Construction of sulfide nanoparticles on hydrangea-like nickel-cobalt hydroxide for enhanced pseudocapacitance

Transition metal hydroxides have been extensively studied due to their high theoretical capacity. However, poor electrical conductivity and limited active sites hinder further practical applications. Therefore, in this work, hydrangea-like NiCo-LDH(Layered double hydroxide) precursor was synthesized by hydrothermal method. Based on this precursor, sulfide nanoparticles were constructed on NiCo-LDH nanosheets through an ion-exchange strategy. Sulfide nanoparticles with high electrical conductivity are grown in NiCo-LDH nanosheets, and the construction of heterojunctions between NiCo-LDH and sulfide nanoparticles enables them to provide ion or electron transport paths to each other, significantly improving electrode materials conductivity. Also, the close contact between the nanoparticles and LDH provides additional active sites. Significant synergy between nanoparticles and LDH, which contributes to improved electrochemical performance.

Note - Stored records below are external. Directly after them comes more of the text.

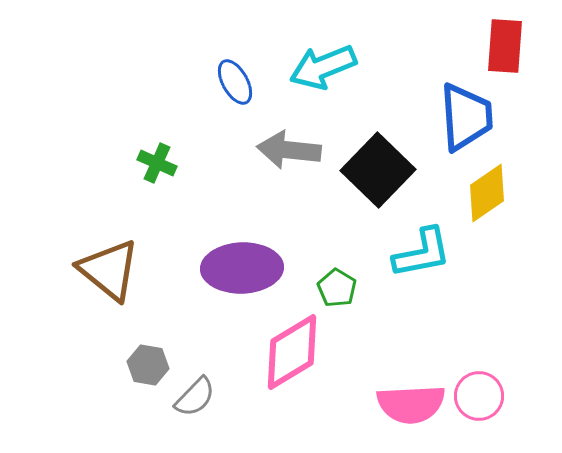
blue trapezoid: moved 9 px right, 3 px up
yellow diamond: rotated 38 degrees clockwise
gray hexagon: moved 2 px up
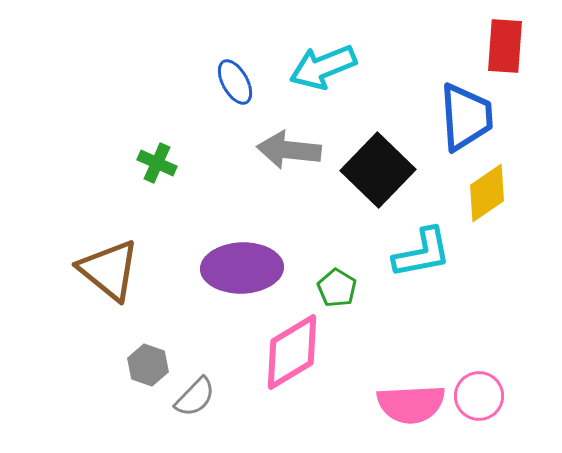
gray hexagon: rotated 9 degrees clockwise
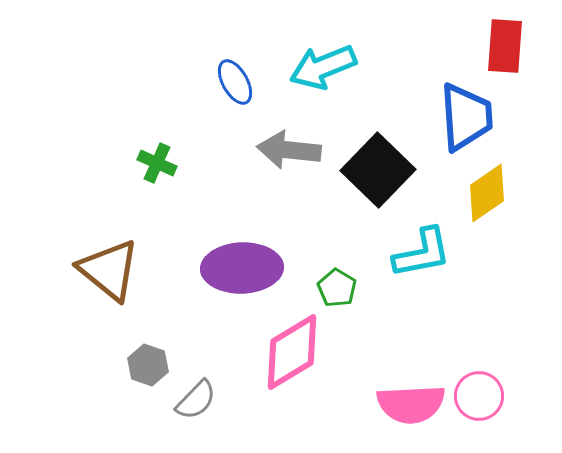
gray semicircle: moved 1 px right, 3 px down
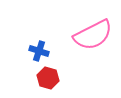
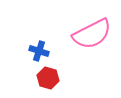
pink semicircle: moved 1 px left, 1 px up
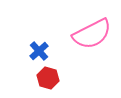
blue cross: rotated 30 degrees clockwise
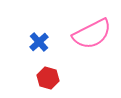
blue cross: moved 9 px up
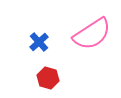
pink semicircle: rotated 6 degrees counterclockwise
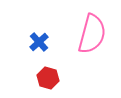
pink semicircle: rotated 42 degrees counterclockwise
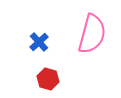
red hexagon: moved 1 px down
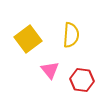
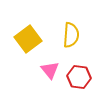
red hexagon: moved 3 px left, 3 px up
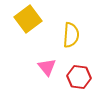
yellow square: moved 20 px up
pink triangle: moved 3 px left, 3 px up
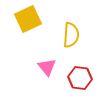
yellow square: rotated 12 degrees clockwise
red hexagon: moved 1 px right, 1 px down
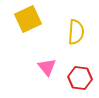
yellow semicircle: moved 5 px right, 3 px up
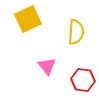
pink triangle: moved 1 px up
red hexagon: moved 3 px right, 2 px down
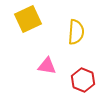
pink triangle: rotated 42 degrees counterclockwise
red hexagon: rotated 15 degrees clockwise
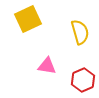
yellow semicircle: moved 4 px right; rotated 20 degrees counterclockwise
red hexagon: rotated 15 degrees clockwise
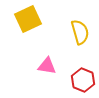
red hexagon: rotated 15 degrees counterclockwise
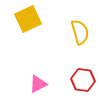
pink triangle: moved 9 px left, 18 px down; rotated 36 degrees counterclockwise
red hexagon: rotated 15 degrees counterclockwise
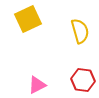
yellow semicircle: moved 1 px up
pink triangle: moved 1 px left, 1 px down
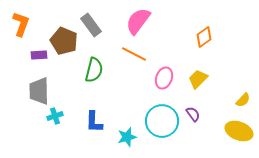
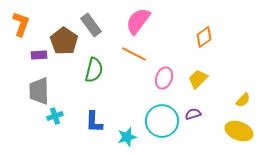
brown pentagon: rotated 12 degrees clockwise
purple semicircle: rotated 70 degrees counterclockwise
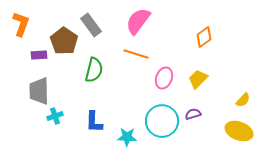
orange line: moved 2 px right; rotated 10 degrees counterclockwise
cyan star: rotated 18 degrees clockwise
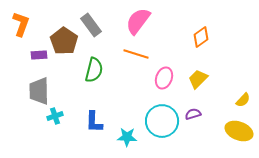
orange diamond: moved 3 px left
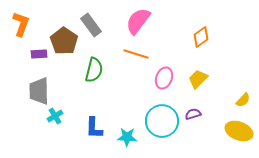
purple rectangle: moved 1 px up
cyan cross: rotated 14 degrees counterclockwise
blue L-shape: moved 6 px down
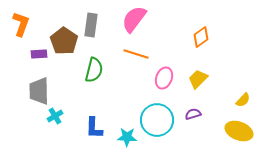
pink semicircle: moved 4 px left, 2 px up
gray rectangle: rotated 45 degrees clockwise
cyan circle: moved 5 px left, 1 px up
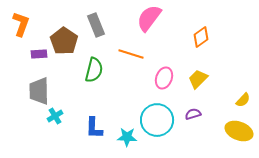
pink semicircle: moved 15 px right, 1 px up
gray rectangle: moved 5 px right; rotated 30 degrees counterclockwise
orange line: moved 5 px left
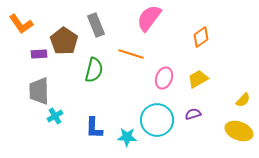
orange L-shape: rotated 125 degrees clockwise
yellow trapezoid: rotated 15 degrees clockwise
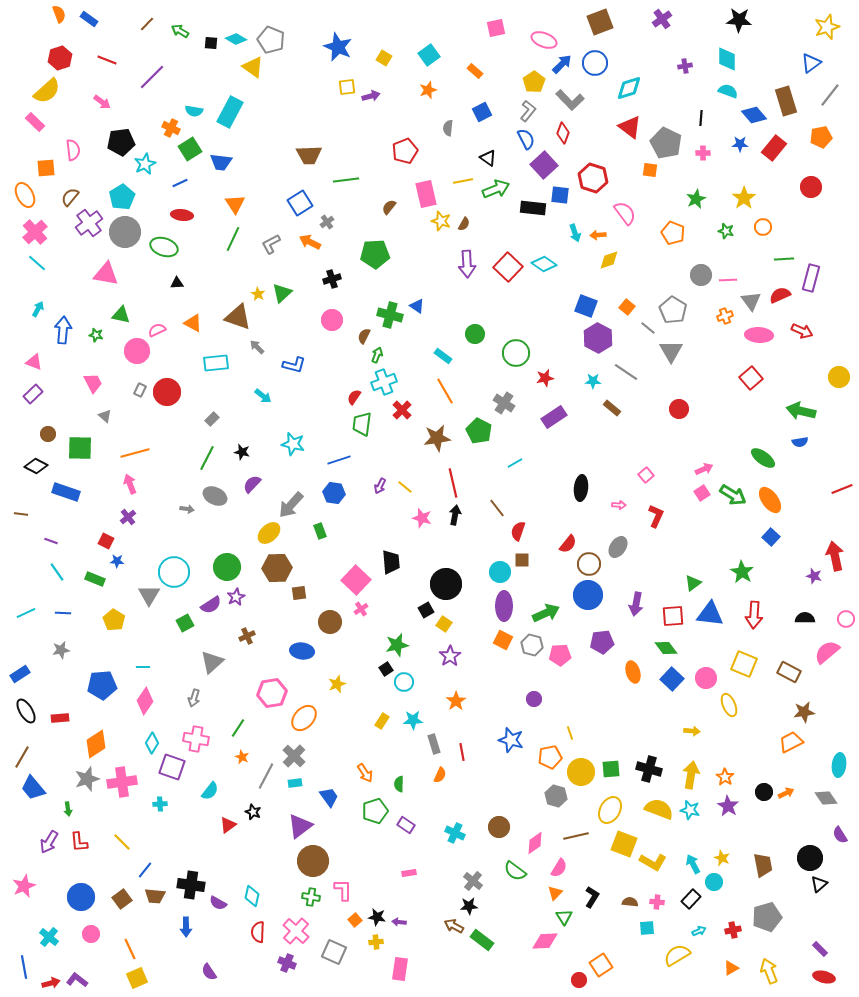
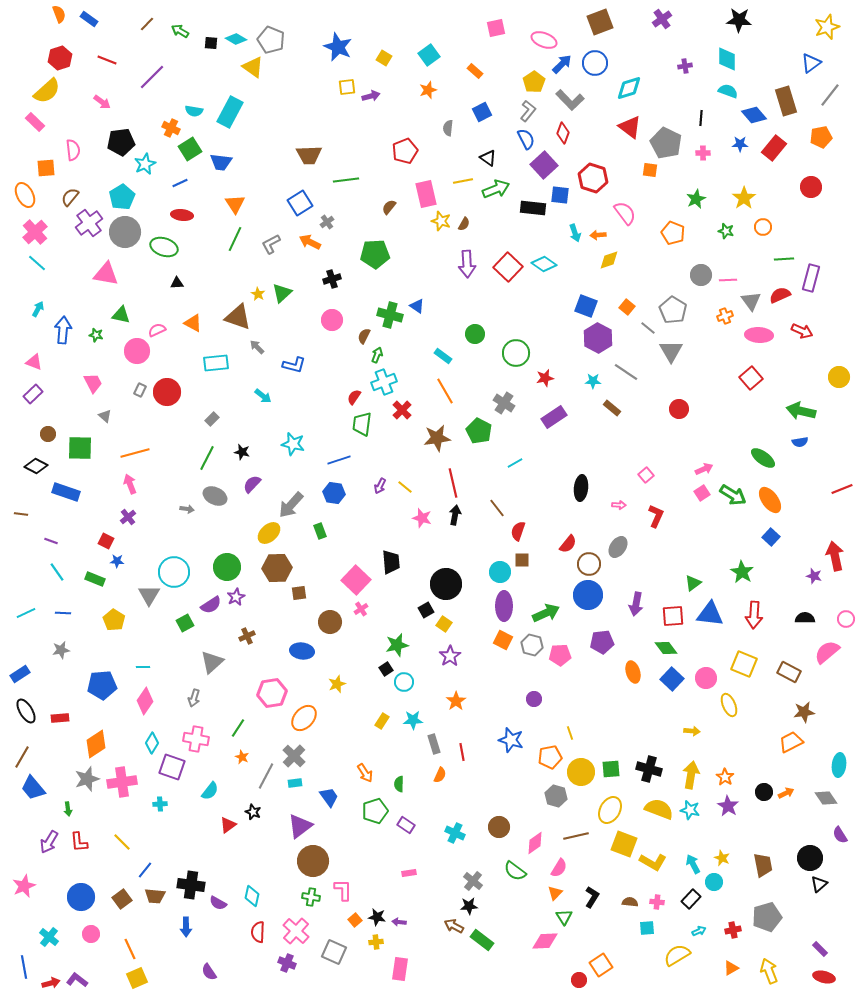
green line at (233, 239): moved 2 px right
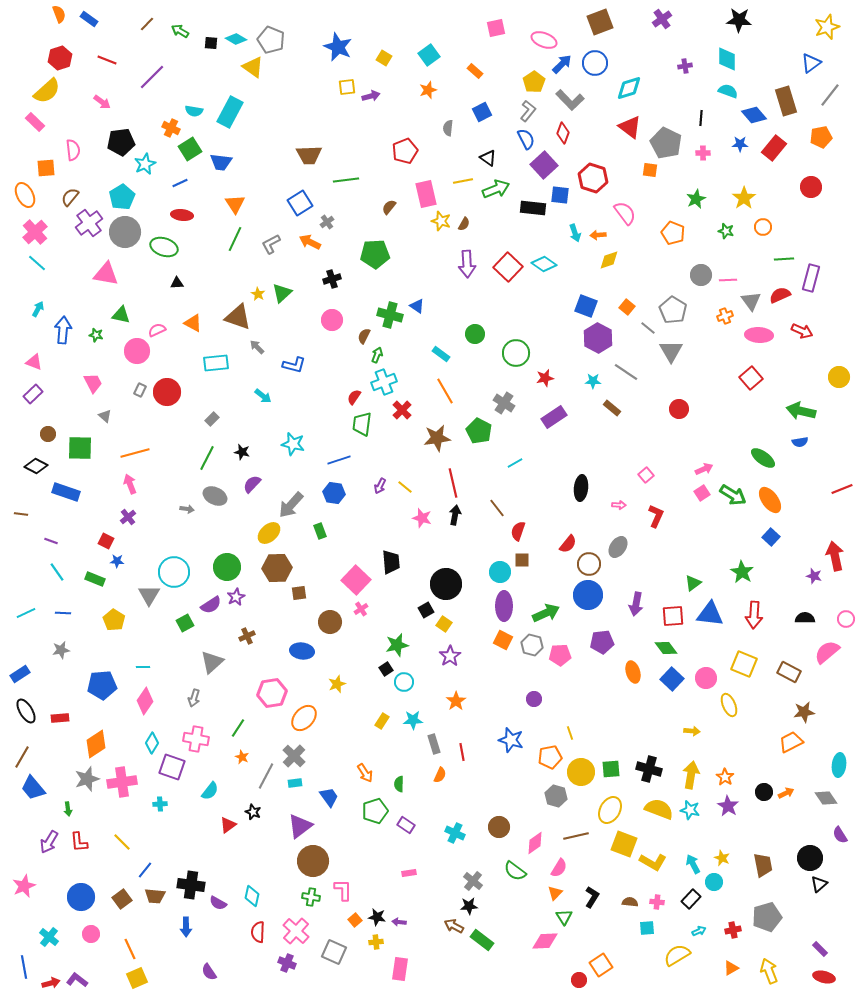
cyan rectangle at (443, 356): moved 2 px left, 2 px up
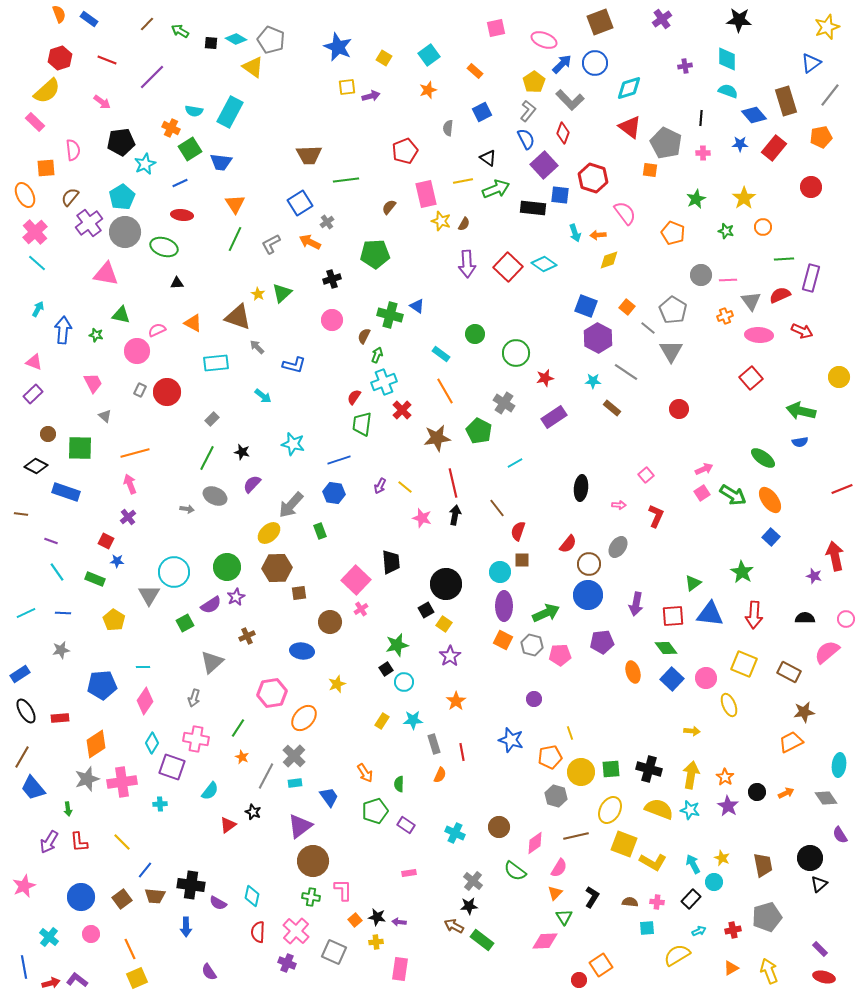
black circle at (764, 792): moved 7 px left
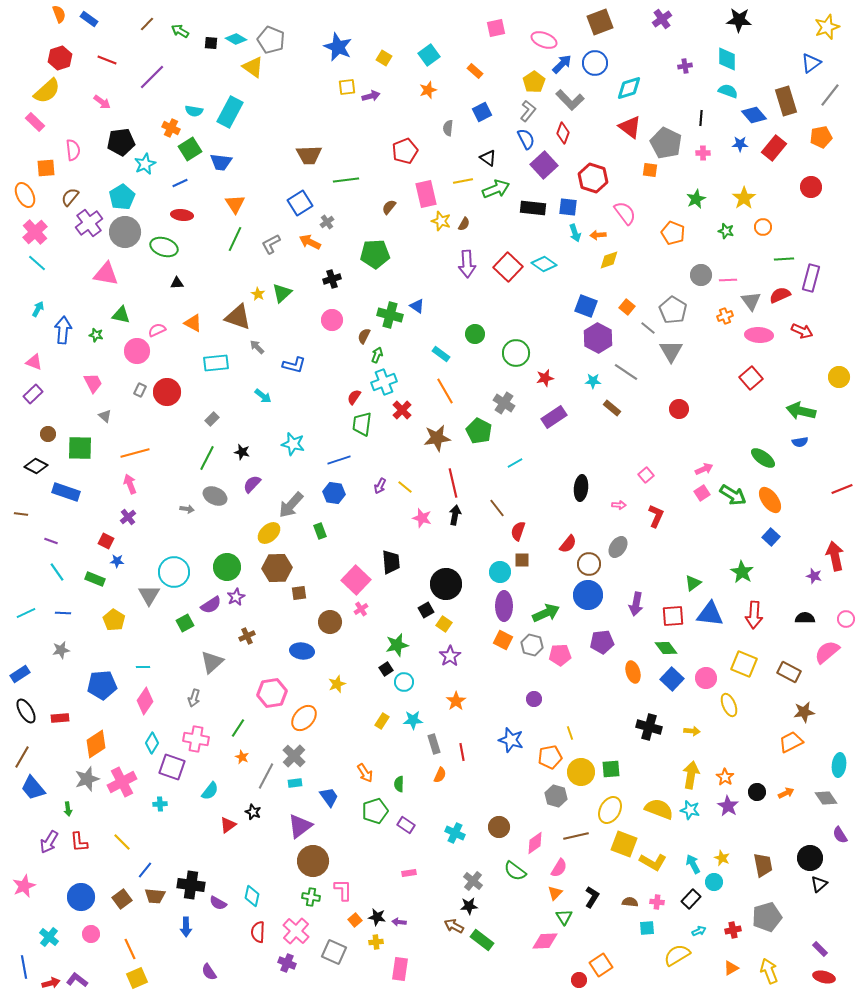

By adjusting the amount of thioacetamide added, the optimized NC/S-15(Means added 15 mg thioacetamide for NiCo-LDH)material(267.8 mAh g(-1) at 1A g(-1)) showed better specific capacity than NiCo-LDH. Assembled hybrid supercapacitor (HSC) using NC/S-15 nanomaterials as cathode and activated carbon (AC) as anode with high specific capacitance of 126.76 F g(-1)at 1 A g(-1) and reasonable energy and power density (43.6 Wh kg(-1) at 375 W kg(-1)) as well as excellent capacitance retention (83 % after 5000 cycles).